» **Consigne 1**
Répondez à ces questions à partir de l'extrait du document sur l'étude avec des adolescents qui apprennent le français :
(a) Combien d'adolescents ont participé à l'étude ?
(b) Quel est le nom du jeu sérieux utilisé ?
(c) Qu'est-ce qui a augmenté l'engagement comportemental et la production ?

» **Extrait du document**
MÉTHODOLOGIE. Nous avons mené une étude expérimentale auprès de 215 adolescents néerlandophones apprenant le français, qui ont interagi avec deux versions d’un jeu sérieux conçu autour de conversations guidées avec des personnages parlants basés sur l’IA : LanguageHero (Linguineo). Les deux versions différaient en termes d’interactivité, l’une étant entièrement libre, tandis que l’autre reproduisait une tâche de complétion de dialogue. Nous avons mesuré les perceptions des apprenants, leur engagement et les effets d’apprentissage en termes de vocabulaire et de développement de la fluidité orale.
RÉSULTATS. Contrairement à nos attentes, le système de dialogue libre n’a pas été perçu comme significativement différent par rapport à la tâche de complétion du dialogue. Cependant, il y avait des différences significatives dans la perception d’une version pilote du système dépourvue de mécanismes d’étayage productif et de feedback correctif. Parallèlement, l’interactivité du système de dialogue a augmenté l’engagement comportemental et la production par le biais d’essais et d’erreurs encouragés par le feedback correctif du système. L’apprentissage du vocabulaire montre néanmoins des effets relativement similaires entre les deux conditions.
DISCUSSION. Au-delà de certaines limites propres à la conception de l’étude, nous émettons l’hypothèse que l’interactivité comprise comme la possibilité d’influencer librement le dialogue, comme elle est souvent conçue dans le contexte des jeux vidéos, n’est pas aussi importante du point de vue motivationnel qu’on pourrait le supposer. Par contre, l’interactivité telle que conçue dans les théories cognitives sur l’apprentissage des langues, conçue comme espace de négociation sur la forme et le sens fait d’étayage et de feedback correctif, semble essentielle pour la motivation d’une activité d’apprentissage perçue comme telle, pour l’engagement des apprenants dans l’activité et, in fine, pour les développements langagiers qui en découlent.

» **Enregistrements à traiter**
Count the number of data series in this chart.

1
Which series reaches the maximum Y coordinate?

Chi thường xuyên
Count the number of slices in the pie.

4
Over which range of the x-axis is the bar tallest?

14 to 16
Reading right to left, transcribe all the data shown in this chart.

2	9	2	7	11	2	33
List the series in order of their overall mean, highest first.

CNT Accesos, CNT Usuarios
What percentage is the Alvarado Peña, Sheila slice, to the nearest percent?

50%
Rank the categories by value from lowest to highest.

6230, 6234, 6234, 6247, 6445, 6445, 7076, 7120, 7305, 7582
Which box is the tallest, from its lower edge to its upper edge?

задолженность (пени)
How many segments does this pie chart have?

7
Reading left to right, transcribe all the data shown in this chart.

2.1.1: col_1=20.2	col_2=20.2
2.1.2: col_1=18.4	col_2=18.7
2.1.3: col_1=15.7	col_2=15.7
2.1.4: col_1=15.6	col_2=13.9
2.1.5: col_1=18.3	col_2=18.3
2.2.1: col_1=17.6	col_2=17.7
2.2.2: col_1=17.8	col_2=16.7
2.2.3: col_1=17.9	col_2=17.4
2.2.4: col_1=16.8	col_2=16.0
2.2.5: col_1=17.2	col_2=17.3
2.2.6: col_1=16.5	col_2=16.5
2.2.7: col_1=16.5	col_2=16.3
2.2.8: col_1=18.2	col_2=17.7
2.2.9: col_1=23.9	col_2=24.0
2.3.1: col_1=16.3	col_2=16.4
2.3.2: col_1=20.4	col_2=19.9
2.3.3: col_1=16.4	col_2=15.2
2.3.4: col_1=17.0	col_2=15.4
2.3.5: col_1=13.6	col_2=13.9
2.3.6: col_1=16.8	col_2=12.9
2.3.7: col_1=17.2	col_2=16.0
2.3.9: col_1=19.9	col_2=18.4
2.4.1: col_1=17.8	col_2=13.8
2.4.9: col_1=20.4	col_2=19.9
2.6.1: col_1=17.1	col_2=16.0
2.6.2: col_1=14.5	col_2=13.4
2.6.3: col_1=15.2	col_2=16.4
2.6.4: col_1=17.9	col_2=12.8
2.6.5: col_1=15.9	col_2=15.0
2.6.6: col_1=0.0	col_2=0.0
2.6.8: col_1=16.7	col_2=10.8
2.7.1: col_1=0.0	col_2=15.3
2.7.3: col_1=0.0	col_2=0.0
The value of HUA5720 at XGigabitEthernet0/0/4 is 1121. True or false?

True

» **Consigne 2**
Dans les enregistrements, de la ligne qui contient « CNT Accesos, CNT Usuarios » jusqu'à la fin, remplacez « chart » par « graph » sans toucher au reste. Recopiez seulement ces lignes.

» **Réponse attendue 1**
(a) 215 adolescents néerlandophones.
(b) LanguageHero (Linguineo).
(c) L'interactivité du système de dialogue.

» **Réponse attendue 2**
CNT Accesos, CNT Usuarios
What percentage is the Alvarado Peña, Sheila slice, to the nearest percent?

50%
Rank the categories by value from lowest to highest.

6230, 6234, 6234, 6247, 6445, 6445, 7076, 7120, 7305, 7582
Which box is the tallest, from its lower edge to its upper edge?

задолженность (пени)
How many segments does this pie graph have?

7
Reading left to right, transcribe all the data shown in this graph.

2.1.1: col_1=20.2	col_2=20.2
2.1.2: col_1=18.4	col_2=18.7
2.1.3: col_1=15.7	col_2=15.7
2.1.4: col_1=15.6	col_2=13.9
2.1.5: col_1=18.3	col_2=18.3
2.2.1: col_1=17.6	col_2=17.7
2.2.2: col_1=17.8	col_2=16.7
2.2.3: col_1=17.9	col_2=17.4
2.2.4: col_1=16.8	col_2=16.0
2.2.5: col_1=17.2	col_2=17.3
2.2.6: col_1=16.5	col_2=16.5
2.2.7: col_1=16.5	col_2=16.3
2.2.8: col_1=18.2	col_2=17.7
2.2.9: col_1=23.9	col_2=24.0
2.3.1: col_1=16.3	col_2=16.4
2.3.2: col_1=20.4	col_2=19.9
2.3.3: col_1=16.4	col_2=15.2
2.3.4: col_1=17.0	col_2=15.4
2.3.5: col_1=13.6	col_2=13.9
2.3.6: col_1=16.8	col_2=12.9
2.3.7: col_1=17.2	col_2=16.0
2.3.9: col_1=19.9	col_2=18.4
2.4.1: col_1=17.8	col_2=13.8
2.4.9: col_1=20.4	col_2=19.9
2.6.1: col_1=17.1	col_2=16.0
2.6.2: col_1=14.5	col_2=13.4
2.6.3: col_1=15.2	col_2=16.4
2.6.4: col_1=17.9	col_2=12.8
2.6.5: col_1=15.9	col_2=15.0
2.6.6: col_1=0.0	col_2=0.0
2.6.8: col_1=16.7	col_2=10.8
2.7.1: col_1=0.0	col_2=15.3
2.7.3: col_1=0.0	col_2=0.0
The value of HUA5720 at XGigabitEthernet0/0/4 is 1121. True or false?

True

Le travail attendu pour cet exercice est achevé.